29 August, 2010

Inception

New Gig

Having come into the team around 3 months ago, I've been listening to people's experiences from previous releases and also making my own observations of the way we make decisions and communicate.

There are a few things I've picked up from that:
  1. Business people are asking for visibility/control of maintenance work
  2. Maintenance work is not prioritised
  3. Juggling priorities (project/maintenance) is difficult for some of us
  4. I feel we're working on too much at once and could be more focussed

Where I looked for inspiration

My previous 13 years have been either scrum-centric or XP-centric (i.e. iteration management).

My initial temptation was to simply re-introduce scrum and I was having a think about which bits to introduce, how to make work visible to the team and other stakeholders etc.

I was trying to think of ways to avoid the resistance to change I've experienced in the past with scrum. I was also reflecting on my experiences of scrum and realising that it often didn't fix the "too much going on" issue.

Feeling a little ignorant, I started looking around for wisdom and inspiration:
  • I asked the team what they thought
  • We have a great UX team, I chatted with them
  • We have some cool project walls around, so I asked other PMs
  • I phoned a friend

Trigger point

I had heard about Kanban a few times, but never had a chance to read much about it.

In August, I went along to the Agile Sydney meetup, where Jason Yip gave a very informative presentation about Kanban.

I immediately liked it, in particular because:
  • It's minimalistic and non-prescriptive
  • It's simple and easy to introduce
  • It seems to directly address the "too much work" issue
  • It appears to be compatible with the other practices in our team
  • I liked the WIP/done concept for our wall

Over the next couple of days as I started to spout on about it, our lead developer mentioned he'd proposed Kanban in the past and is also keen.

He gave me a paper copy of "Kanban and Scrum - making the most of both" (which is also available free online. I read it overnight and was keen, so we decided to give it a go.

Before we started

Duration, funding and reputation

The current project team and application have been running for around a year.

It is seen as successful within the organisation and has exceeded its business targets, which are largely around the ability to avoid further increases in call centre volumes whilst providing self-service for customers who prefer to work online.

Funding and delivery have been in in 3 to 4 month blocks.  We generally release every few weeks with something significant.

Stakeholders

We do our own testing with end users and our internal stakeholders are distributed around the country.

There is no one person who has authority to make business decisions, particularly when it comes to cross-divisional sales or pricing impacts. Despite this, we generally don't struggle with roadblocks too much.

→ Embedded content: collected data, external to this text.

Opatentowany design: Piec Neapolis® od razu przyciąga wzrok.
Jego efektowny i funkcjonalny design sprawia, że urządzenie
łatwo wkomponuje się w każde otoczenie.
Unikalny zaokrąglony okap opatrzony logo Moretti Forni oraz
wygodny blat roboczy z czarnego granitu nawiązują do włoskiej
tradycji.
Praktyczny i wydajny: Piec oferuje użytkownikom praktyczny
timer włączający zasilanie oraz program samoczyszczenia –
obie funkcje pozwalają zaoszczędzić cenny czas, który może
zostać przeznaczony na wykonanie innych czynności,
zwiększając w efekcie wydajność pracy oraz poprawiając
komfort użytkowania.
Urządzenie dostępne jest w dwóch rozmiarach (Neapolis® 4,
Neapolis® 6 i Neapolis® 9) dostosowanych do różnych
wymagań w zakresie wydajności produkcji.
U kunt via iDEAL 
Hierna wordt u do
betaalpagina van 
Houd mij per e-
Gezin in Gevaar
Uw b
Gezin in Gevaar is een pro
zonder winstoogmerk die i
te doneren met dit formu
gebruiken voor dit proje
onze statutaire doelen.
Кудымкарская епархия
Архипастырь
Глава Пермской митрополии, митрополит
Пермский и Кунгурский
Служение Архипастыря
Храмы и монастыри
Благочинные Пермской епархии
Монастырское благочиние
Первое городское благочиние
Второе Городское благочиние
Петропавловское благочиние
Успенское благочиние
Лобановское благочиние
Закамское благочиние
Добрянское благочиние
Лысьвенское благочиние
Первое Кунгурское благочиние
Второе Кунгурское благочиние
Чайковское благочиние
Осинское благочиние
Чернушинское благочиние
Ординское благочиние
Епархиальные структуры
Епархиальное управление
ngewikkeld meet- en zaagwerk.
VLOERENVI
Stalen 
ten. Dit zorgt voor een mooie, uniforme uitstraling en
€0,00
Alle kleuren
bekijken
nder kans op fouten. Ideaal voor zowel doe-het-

Our primary business sponsor is the COO of our division and sits next to us.

Processes and team

From a software engineering point of view the team is mature, with continuous integration, automated unit tests with reasonable coverage, some automated functional tests for acceptance / releases and so on.

The team is very cohesive and positive, with a couple of people swapping between roles quite often (e.g. swap to manage testing after doing requirements or design). To date the developers have been lead by a development lead, who assigns work and makes technical design decisions within the core web space.

We have traditional round-robin daily stand-ups for intra-team communication and to identify roadblocks.

While some previous releases have worked to a scrum-like hearbeat, this has not been the case for a few months.

How work is managed

In short, project work is structured and all other work is ad-hoc.

Work comes into the team in a variety of ways. Some work is dictated by funding scope (e.g. new features promised as deliverables).

Other work is related to running the platform and tends to come in via phone calls and emails to various team members.

Finally there is a long wish list in Jira that holds anything anyone has ever suggested we look at, in terms of ongoing improvements, problems, ideas and so on.